DeanBH said:
i have shown my working, i just tried to factorize in a way that would give me the co-efficients of x and y properly,
x^2 + y^2 + 2x -12y + 12 = 0
which is the same as x^2+ 2x+ y^2- 12y= -12
(x-a)^2 + (y-b)^2 = r^2 in that form.
why doesn't this work.
(x+1) + (y-6)
?? Did you mean (x+1)^2+ (y- 6)^2?
this gives you your x^2 your 2x and a +1 Gives you y^2 and -12y and a +36
i did (x + 1) because it gives you the 2x and the x^2 of the equation, but it also gives +1, i kept this on the left side of the equation so i ended up with +13 there. i then did the same for (y-6) and ended up with 36+13 on the left side of the equation which is 49.

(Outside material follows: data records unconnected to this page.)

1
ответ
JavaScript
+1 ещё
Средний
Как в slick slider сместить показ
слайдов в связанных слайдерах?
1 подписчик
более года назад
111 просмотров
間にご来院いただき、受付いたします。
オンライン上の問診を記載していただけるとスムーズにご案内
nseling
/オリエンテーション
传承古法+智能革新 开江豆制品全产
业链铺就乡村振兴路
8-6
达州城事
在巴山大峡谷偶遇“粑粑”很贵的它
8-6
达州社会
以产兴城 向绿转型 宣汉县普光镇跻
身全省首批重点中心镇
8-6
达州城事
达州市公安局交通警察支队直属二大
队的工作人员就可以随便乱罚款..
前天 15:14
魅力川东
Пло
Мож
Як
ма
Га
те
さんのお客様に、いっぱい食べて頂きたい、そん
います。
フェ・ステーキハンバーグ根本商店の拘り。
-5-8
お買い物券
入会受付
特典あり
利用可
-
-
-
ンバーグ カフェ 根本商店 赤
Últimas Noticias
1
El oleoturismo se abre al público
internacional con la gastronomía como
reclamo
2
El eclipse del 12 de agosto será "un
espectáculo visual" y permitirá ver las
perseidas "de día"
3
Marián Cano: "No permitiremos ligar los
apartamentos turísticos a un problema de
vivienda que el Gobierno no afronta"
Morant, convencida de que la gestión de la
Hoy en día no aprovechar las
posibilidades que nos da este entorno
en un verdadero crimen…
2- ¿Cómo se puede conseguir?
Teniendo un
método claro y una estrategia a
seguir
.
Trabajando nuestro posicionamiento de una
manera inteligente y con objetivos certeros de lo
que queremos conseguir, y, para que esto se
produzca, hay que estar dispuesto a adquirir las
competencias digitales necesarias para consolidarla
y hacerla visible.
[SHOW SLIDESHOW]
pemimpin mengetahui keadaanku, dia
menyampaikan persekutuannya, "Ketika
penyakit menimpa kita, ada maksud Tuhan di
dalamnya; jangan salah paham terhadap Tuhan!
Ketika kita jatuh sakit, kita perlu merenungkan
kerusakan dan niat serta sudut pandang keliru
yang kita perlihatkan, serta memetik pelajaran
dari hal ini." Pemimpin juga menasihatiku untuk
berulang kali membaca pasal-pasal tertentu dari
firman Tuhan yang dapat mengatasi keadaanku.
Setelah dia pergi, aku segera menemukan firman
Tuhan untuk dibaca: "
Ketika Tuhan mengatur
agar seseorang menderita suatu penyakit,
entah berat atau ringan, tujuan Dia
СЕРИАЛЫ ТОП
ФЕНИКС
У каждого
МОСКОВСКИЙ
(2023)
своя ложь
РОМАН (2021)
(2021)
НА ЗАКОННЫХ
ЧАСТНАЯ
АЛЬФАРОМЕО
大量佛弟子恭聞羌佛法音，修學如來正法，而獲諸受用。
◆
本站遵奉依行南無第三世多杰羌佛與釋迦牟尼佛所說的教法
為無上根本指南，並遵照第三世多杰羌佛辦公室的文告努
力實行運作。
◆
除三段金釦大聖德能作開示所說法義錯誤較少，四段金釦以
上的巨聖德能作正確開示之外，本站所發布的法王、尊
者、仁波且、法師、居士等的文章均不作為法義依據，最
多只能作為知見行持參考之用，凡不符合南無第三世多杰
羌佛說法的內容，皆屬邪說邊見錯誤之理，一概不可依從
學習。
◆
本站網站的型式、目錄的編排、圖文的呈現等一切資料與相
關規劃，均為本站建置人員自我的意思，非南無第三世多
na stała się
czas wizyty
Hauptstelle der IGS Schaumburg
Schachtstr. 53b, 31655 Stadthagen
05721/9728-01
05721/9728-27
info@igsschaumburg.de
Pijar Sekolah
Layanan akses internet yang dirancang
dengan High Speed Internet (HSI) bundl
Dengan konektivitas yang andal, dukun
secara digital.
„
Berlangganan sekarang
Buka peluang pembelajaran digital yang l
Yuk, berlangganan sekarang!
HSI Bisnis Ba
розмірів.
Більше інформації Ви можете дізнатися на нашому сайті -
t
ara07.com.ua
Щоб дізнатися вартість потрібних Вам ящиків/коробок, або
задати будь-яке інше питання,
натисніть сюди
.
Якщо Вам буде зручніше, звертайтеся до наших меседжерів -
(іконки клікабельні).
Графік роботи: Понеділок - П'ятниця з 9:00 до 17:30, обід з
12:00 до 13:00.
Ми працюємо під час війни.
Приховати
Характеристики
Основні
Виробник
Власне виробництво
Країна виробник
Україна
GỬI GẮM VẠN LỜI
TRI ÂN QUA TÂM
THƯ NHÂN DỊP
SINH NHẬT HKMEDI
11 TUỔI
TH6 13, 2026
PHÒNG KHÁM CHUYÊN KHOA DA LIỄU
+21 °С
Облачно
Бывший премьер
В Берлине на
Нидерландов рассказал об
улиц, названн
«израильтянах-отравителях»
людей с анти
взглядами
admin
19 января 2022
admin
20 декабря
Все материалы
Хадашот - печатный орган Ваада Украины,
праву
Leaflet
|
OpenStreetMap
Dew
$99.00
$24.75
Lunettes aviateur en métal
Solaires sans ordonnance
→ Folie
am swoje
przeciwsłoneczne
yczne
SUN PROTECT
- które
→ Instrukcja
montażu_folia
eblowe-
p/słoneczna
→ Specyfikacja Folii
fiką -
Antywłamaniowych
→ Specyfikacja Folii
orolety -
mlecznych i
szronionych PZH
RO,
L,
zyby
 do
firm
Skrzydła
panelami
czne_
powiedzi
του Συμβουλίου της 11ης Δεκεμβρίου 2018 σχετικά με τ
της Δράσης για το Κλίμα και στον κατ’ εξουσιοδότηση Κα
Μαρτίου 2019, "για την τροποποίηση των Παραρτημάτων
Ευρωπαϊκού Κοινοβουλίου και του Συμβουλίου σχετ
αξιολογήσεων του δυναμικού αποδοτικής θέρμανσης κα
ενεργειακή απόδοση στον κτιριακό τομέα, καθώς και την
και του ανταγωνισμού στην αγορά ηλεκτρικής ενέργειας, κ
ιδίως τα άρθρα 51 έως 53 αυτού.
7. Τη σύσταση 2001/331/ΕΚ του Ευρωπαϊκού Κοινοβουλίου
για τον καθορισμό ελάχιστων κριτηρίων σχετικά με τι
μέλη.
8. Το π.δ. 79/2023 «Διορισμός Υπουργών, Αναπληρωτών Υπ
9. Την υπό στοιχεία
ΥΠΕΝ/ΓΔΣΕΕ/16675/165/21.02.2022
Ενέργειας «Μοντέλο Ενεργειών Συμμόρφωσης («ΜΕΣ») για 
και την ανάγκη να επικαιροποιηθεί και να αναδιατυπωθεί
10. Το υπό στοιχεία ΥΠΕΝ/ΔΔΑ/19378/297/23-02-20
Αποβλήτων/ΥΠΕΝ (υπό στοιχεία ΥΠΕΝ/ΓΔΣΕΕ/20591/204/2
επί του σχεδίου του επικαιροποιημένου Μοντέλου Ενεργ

Did you notice that you never do say
what equation you wound up with?
Okay, (x+ 1)^2+ (y- 6)^2= x^2+ 2x+ 1+ y^2- 12y+ 36= what?
Since, in order to "complete the square" with x^2+ 2x, you have to add 1, and, in order to "complete the square" with y^2- 12y, you have to add 36, you have to add add a total of 37.
You started with x^2+ 2x+ y^2- 12y= -12. Adding 37 to both sides of that gives
(x+ 1)^2+ (y- 6)^2= 37-12= 25. You have -12+ 1+ 36, not 12+ 36+ 1, because they are on the
right side of the equation.
The other way you have done this was, with your original equation, x^2+ y^2+ 2x- 12y+ 12= 0 is to recognize that you need a total of 36+ 1= 37 on left side. Since you already have 12, you need to add 37- 12= 25 to both sides:
x^2+ y^2+ 2x- 12y+ 12+ 25= 25 or (x^2+ 2x+ 1)+ (y^2- 12y+ 36)= (x+1)^2+ (y- 6)^2= 25.